A nine-year-old boy is in hospital after trying to hop onto a moving freight train in Calgary.

The incident happened just after noon Wednesday in Dover, near Hubalta Road SE, according to Calgary's Emergency Medical Services.

A child plays on the railway tracks near Hubalta Road on Wednesday, shortly after another child was injured while trying to hop onto a train.A child plays on the railway tracks near Hubalta Road on Wednesday, shortly after another child was injured while trying to hop onto a train.
(CBC)

Peter Alphonse, 9, told CBC News he asked his friend not to try the stunt and ran home when his advice was ignored.

"I rushed back to my house to call the ambulance," he said. "He panicked so I came back to him.

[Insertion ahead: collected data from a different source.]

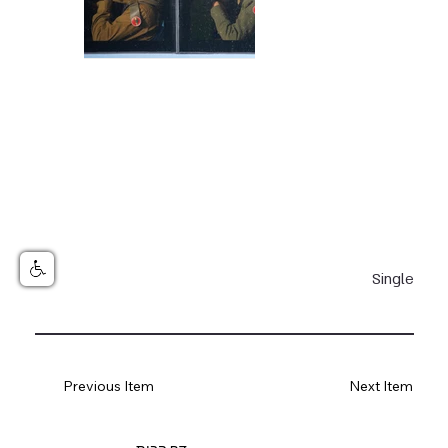
Single
Previous Item
Next Item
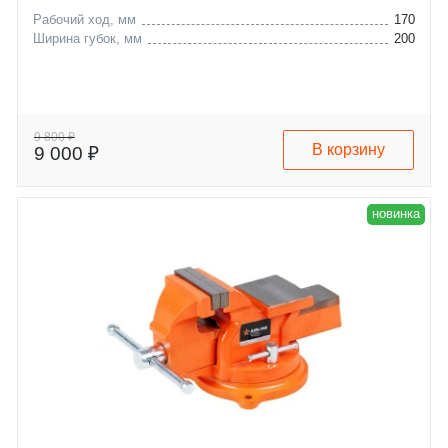
Рабочий ход, мм
170
Ширина губок, мм
200
9 800 ₽
В корзину
9 000 ₽
новинка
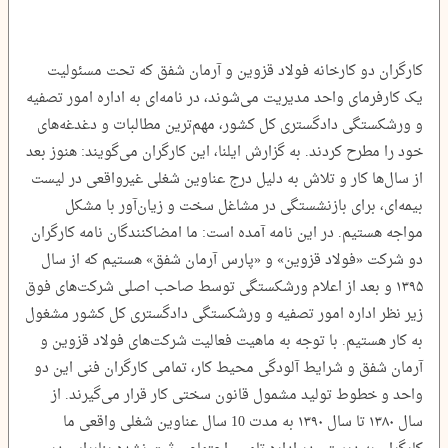
کارگران دو کارخانه فولاد قزوین و آرمان شفق که تحت مسئولیت
یک کارفرمای واحد مدیریت می‌شوند، در نامه‌ای به اداره امور تصفیه
و ورشکستگی دادگستری کل کشور، مهم‌ترین مطالبات و دغدغه‌های
خود را مطرح کردند. به گزارش ایلنا، این کارگران می‌گویند: هنوز بعد
از سال‌ها کار و تلاش به دلیل درج عناوین شغلی غیرواقعی در لیست
بیمه‌ای، برای بازنشستگی در مشاغل سخت و زیان‌آور با مشکل
مواجه هستیم. در این نامه آمده است: ما امضاکنندگان نامه کارگران
دو شرکت «فولاد قزوین» و «پارس آرمان شفق» هستیم که از سال
۱۳۹۵ و بعد از اعلام ورشکستگی توسط صاحب اصلی شرکت‌های فوق
زیر نظر اداره امور تصفیه و ورشکستگی دادگستری کل کشور مشغول
به کار هستیم. با توجه به ماهیت فعالیت شرکت‌های فولاد قزوین و
آرمان شفق و شرایط آلودگی محیط کار، تمامی کارگران فنی این دو
واحد و خطوط تولید مشمول قانون سختی کار قرار می‌گیرند. از
سال ۱۳۸۰ تا سال ۱۳۹۰ به مدت 10 سال عناوین شغلی واقعی ما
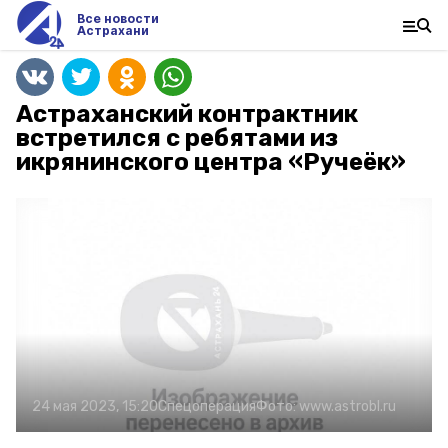
Все новости
Астрахани
Астраханский контрактник
встретился с ребятами из
икрянинского центра «Ручеёк»
24 мая 2023, 15:20
Спецоперация
Фото:
www.astrobl.ru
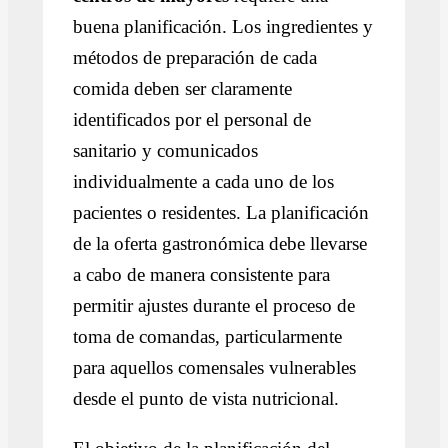
buena planificación. Los ingredientes y
métodos de preparación de cada
comida deben ser claramente
identificados por el personal de
sanitario y comunicados
individualmente a cada uno de los
pacientes o residentes. La planificación
de la oferta gastronómica debe llevarse
a cabo de manera consistente para
permitir ajustes durante el proceso de
toma de comandas, particularmente
para aquellos comensales vulnerables
desde el punto de vista nutricional.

I brought him a cloth or something so it would stop bleeding."

Paramedics arrived and provided advanced life support at the scene before taking the boy to Alberta Children's Hospital with serious leg injuries. His condition isn't considered life-threatening, according to EMS.

People in the neighbourhood said children are constantly trying to hop trains and use a hole in a fence to get close to the CN Rail tracks.

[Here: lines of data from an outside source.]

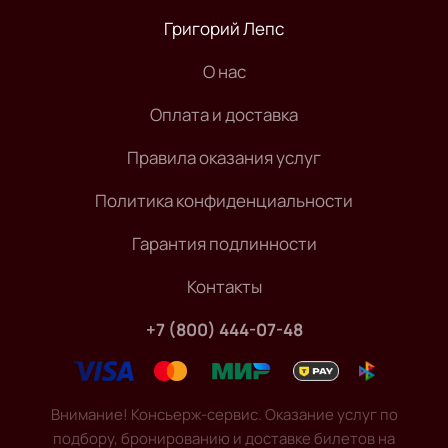
Григорий Лепс
О нас
Оплата и доставка
Правила оказания услуг
Политика конфиденциальности
Гарантия подлинности
Контакты
+7 (800) 444-07-48
Внимание! Консьерж-сервис. Оказание услуг по
подбору, бронированию и доставке билетов на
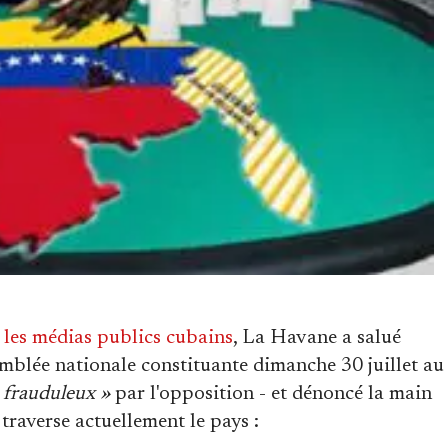
 les médias publics cubains
, La Havane a salué
emblée nationale constituante dimanche 30 juillet au
 frauduleux »
par l'opposition - et dénoncé la main
traverse actuellement le pays :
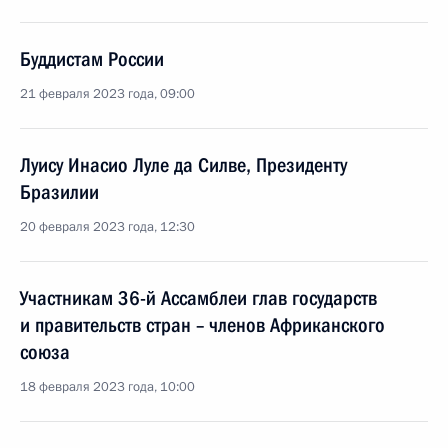
Буддистам России
21 февраля 2023 года, 09:00
Луису Инасио Луле да Силве, Президенту
Бразилии
20 февраля 2023 года, 12:30
Участникам 36-й Ассамблеи глав государств
и правительств стран – членов Африканского
союза
18 февраля 2023 года, 10:00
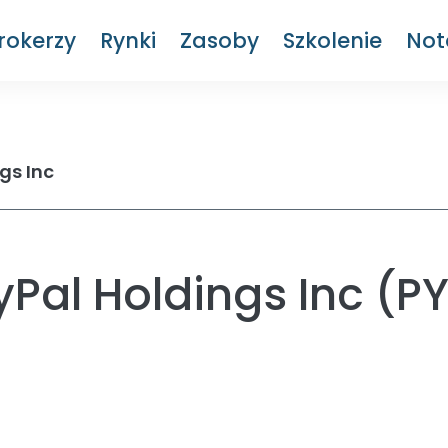
rokerzy
Rynki
Zasoby
Szkolenie
Not
gs Inc
Pal Holdings Inc (PY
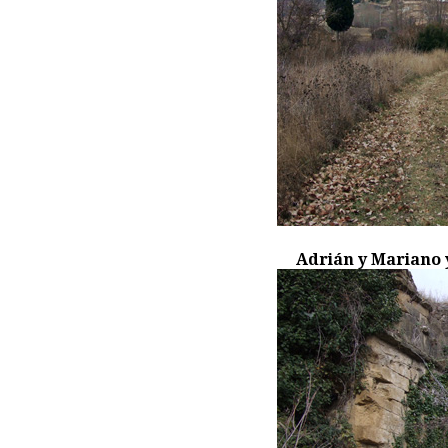
Adrián y Mariano y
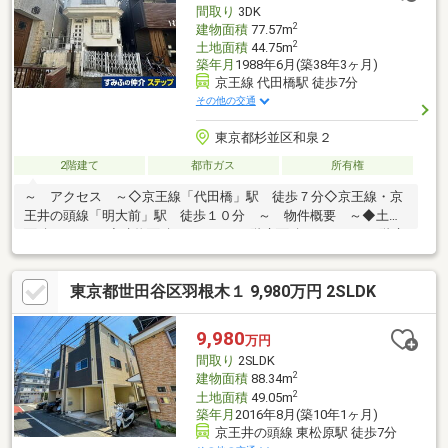
間取り
3DK
2
建物面積
77.57m
2
土地面積
44.75m
築年月
1988年6月(築38年3ヶ月)
京王線 代田橋駅 徒歩7分
その他の交通
東京都杉並区和泉２
2階建て
都市ガス
所有権
～ アクセス ～◇京王線「代田橋」駅 徒歩７分◇京王線・京
王井の頭線「明大前」駅 徒歩１０分 ～ 物件概要 ～◆土地
面積：44.75㎡◆建物面積：77.57㎡（1階床面積：26.59㎡、2階床
面積：25.60㎡、地下1階：25.38㎡）◆間取り：３ＤＫ◆権利：所
有権◆建築年月：１９８８年６月◆用途地域：第１種中高層住居
東京都世田谷区羽根木１ 9,980万円 2SLDK
専用地域◆建蔽率：６０％◆容積率：１６０％◆現況：居住中
9,980
万円
間取り
2SLDK
2
建物面積
88.34m
2
土地面積
49.05m
築年月
2016年8月(築10年1ヶ月)
京王井の頭線 東松原駅 徒歩7分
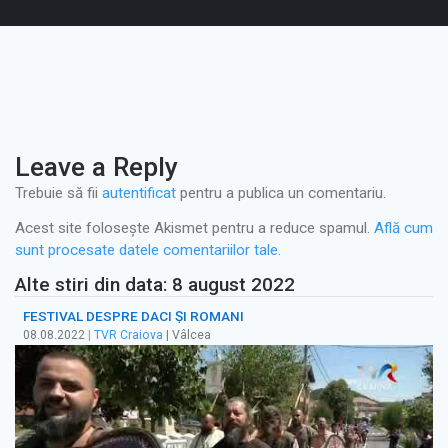
Leave a Reply
Trebuie să fii
autentificat
pentru a publica un comentariu.
Acest site folosește Akismet pentru a reduce spamul.
Află cum
sunt procesate datele comentariilor tale
.
Alte stiri din data: 8 august 2022
FESTIVAL DESPRE DACI ŞI ROMANI
08.08.2022
|
TVR Craiova
| Vâlcea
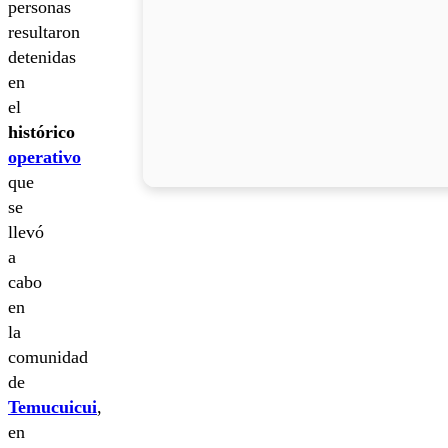
personas
resultaron
detenidas
en
el
histórico
operativo
que
se
llevó
a
cabo
en
la
comunidad
de
Temucuicui
,
en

Taylor Oiumette said many older boys ride the trains from the nearby town homes to 52nd Street.

"You see them like just about every day, just running around on the tracks, and plenty of people have called the police and nobody showed up or anything."

Christine Vanderweed, property manager for some townhouses near the tracks, said she spends up to four hours every day policing the hole.

She said she has called police about children jumping trains and transients drinking in the field beside the tracks, but no one has responded.

Vanderweed hopes the incident will prompt the owner of the fence to finally repair it.

Kevin Franchuk, a spokesman for the railway, said CN doesn't own the fence.

"The issue here is not the fence, but rather trespassing. They are crossing within a kilometre from where this occurred. So people, especially children, should not go anywhere near trains or railway equipment. They put themselves at peril."

Calgary police say they are looking into complaints that calls about people on the tracks went unanswered.